### Task description
Filter the entries below down to the lines that contain the string "OnePlus", and copy each of those lines. Case counts, so only an exact case match qualifies.

-------- Input data

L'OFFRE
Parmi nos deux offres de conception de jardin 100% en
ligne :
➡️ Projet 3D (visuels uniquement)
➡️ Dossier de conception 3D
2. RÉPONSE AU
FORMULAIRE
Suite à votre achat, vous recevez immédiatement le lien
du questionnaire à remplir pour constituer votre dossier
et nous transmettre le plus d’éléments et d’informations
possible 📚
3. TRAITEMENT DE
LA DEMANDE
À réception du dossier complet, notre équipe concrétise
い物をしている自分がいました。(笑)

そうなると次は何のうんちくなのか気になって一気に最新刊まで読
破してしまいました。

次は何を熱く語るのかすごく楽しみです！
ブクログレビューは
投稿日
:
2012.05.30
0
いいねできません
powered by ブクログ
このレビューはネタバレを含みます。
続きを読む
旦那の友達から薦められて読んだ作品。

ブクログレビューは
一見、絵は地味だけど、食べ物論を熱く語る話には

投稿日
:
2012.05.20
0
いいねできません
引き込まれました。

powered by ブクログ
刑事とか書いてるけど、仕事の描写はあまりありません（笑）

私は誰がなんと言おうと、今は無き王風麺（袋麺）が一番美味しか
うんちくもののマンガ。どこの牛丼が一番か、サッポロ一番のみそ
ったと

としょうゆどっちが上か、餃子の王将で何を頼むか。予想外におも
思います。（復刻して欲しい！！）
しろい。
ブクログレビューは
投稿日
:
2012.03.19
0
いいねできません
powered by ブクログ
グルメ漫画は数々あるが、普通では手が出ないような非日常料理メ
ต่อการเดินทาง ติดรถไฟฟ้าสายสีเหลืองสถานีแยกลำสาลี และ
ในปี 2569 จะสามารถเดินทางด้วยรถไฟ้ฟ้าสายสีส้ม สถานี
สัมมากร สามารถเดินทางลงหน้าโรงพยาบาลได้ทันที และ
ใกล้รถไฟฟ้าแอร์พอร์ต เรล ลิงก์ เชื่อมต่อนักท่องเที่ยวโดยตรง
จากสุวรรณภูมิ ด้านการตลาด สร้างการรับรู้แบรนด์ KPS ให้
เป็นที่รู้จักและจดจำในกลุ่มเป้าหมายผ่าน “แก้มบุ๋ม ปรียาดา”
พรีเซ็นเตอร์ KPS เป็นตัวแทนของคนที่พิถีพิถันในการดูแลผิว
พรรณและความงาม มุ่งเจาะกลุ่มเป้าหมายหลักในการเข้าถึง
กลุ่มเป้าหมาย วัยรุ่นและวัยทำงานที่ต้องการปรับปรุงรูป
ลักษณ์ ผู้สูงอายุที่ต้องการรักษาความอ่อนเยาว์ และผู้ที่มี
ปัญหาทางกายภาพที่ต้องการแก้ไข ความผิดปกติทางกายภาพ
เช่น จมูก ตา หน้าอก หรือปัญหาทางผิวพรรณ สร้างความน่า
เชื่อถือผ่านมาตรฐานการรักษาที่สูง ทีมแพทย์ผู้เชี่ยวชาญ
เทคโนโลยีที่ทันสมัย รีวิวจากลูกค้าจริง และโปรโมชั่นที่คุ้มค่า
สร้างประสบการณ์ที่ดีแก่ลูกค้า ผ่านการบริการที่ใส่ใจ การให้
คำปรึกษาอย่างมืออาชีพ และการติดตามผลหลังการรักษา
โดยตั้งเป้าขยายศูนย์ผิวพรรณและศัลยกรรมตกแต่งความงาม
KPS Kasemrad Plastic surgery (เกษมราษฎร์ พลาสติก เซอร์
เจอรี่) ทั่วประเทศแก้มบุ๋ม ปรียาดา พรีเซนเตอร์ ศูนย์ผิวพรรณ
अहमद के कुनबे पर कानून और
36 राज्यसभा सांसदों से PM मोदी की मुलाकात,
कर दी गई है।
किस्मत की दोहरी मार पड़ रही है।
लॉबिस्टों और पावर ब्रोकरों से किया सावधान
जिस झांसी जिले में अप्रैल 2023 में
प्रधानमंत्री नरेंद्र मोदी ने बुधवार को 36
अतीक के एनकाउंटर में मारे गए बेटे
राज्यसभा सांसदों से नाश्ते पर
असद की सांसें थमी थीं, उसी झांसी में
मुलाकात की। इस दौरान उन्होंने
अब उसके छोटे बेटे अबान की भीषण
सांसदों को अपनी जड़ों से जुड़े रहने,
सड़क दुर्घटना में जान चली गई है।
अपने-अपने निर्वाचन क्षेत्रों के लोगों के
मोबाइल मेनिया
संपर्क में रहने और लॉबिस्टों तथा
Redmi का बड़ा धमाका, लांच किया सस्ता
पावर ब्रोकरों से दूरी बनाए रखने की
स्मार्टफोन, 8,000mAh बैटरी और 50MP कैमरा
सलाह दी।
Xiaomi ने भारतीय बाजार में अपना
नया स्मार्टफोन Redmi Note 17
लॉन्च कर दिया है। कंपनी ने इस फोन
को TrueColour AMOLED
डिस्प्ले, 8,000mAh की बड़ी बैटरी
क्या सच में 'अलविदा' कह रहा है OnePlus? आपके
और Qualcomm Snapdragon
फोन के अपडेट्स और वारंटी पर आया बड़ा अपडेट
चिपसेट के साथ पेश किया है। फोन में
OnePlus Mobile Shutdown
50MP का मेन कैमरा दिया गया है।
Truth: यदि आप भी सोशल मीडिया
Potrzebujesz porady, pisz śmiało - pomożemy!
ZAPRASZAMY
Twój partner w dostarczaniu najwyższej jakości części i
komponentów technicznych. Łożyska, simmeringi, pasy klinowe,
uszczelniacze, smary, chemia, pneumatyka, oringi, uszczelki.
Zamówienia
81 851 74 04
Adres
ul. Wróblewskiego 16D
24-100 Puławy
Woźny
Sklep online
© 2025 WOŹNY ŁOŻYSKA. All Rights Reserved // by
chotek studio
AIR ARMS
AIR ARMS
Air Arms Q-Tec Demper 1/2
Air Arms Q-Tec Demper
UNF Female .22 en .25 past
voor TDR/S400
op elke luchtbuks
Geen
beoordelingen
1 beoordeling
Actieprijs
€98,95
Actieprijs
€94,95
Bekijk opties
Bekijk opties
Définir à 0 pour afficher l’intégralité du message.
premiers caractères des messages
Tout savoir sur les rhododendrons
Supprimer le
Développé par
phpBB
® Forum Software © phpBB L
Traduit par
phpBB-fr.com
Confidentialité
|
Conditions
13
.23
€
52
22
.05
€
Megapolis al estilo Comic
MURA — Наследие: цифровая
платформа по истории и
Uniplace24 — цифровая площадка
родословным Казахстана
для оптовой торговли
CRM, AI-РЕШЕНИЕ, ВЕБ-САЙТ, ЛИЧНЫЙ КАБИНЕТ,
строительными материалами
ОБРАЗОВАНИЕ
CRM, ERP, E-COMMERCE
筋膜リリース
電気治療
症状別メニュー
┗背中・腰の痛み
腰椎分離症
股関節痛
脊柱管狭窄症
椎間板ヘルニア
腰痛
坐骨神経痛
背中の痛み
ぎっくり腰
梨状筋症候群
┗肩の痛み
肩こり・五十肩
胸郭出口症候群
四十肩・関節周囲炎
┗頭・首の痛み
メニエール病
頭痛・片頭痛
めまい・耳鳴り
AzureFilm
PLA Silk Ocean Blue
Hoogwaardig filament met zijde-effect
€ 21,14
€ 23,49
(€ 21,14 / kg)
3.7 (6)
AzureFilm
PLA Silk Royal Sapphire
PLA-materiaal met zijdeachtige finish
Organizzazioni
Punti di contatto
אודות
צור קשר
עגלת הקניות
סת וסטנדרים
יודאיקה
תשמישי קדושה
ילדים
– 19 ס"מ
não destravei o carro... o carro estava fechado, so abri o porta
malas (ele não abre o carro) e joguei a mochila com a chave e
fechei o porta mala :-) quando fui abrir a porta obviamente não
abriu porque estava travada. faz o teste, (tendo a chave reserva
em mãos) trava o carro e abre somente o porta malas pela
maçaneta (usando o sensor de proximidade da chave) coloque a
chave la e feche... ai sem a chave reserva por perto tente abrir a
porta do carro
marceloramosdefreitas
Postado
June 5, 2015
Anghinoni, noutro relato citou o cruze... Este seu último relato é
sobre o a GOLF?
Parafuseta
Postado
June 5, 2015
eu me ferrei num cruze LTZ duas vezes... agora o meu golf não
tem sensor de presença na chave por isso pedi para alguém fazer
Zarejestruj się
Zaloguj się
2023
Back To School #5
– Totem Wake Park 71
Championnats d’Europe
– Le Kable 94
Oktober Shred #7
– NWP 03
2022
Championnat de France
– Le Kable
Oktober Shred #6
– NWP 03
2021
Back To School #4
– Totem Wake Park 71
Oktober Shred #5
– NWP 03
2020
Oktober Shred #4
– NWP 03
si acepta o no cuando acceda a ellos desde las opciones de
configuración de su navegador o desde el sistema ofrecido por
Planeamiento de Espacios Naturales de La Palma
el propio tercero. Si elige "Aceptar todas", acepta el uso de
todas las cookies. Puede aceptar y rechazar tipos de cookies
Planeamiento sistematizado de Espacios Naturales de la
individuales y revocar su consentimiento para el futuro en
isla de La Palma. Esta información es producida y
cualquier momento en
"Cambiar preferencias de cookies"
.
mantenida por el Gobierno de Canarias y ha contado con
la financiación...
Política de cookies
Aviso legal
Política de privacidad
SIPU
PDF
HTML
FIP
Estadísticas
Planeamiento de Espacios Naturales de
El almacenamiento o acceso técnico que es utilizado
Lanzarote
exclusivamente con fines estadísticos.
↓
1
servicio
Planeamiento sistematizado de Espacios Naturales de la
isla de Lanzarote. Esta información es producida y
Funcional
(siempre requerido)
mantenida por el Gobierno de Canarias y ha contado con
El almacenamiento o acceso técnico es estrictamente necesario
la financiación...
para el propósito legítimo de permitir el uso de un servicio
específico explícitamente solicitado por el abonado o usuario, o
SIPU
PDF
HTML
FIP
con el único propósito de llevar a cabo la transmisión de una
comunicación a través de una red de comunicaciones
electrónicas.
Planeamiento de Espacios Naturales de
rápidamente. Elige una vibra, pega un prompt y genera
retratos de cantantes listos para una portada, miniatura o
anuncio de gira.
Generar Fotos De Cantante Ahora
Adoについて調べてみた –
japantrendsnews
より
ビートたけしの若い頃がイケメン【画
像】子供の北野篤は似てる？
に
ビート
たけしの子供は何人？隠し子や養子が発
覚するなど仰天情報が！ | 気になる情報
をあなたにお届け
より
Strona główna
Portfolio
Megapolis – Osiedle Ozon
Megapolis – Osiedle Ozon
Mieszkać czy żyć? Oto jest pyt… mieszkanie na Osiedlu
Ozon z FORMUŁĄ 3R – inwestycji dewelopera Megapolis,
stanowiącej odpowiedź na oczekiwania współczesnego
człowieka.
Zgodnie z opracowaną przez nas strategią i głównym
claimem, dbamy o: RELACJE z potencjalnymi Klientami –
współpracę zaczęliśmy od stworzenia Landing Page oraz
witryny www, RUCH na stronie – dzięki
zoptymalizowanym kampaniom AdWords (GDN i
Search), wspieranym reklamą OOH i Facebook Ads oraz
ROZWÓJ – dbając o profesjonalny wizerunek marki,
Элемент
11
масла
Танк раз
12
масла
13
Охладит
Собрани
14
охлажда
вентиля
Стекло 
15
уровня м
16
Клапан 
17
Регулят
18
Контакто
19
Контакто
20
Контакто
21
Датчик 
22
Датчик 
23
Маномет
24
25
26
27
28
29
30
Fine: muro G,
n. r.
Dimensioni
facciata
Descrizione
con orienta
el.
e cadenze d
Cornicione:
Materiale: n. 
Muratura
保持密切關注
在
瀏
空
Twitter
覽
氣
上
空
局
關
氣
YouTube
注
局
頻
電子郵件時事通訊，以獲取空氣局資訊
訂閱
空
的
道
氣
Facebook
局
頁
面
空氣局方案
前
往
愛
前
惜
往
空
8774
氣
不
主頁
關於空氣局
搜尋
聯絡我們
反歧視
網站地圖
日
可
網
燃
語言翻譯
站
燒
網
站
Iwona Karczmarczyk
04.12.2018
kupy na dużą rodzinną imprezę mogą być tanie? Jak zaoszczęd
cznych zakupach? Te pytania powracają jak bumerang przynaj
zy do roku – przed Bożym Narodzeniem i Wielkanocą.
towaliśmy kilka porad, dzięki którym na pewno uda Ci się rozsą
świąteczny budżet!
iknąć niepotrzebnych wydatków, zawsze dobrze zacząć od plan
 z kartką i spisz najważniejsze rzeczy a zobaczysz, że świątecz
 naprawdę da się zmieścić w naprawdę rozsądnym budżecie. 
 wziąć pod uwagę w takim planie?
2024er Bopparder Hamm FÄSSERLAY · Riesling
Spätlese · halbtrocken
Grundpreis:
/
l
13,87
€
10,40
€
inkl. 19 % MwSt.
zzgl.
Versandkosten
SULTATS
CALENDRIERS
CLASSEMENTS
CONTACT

----------------

### Solution
क्या सच में 'अलविदा' कह रहा है OnePlus? आपके
OnePlus Mobile Shutdown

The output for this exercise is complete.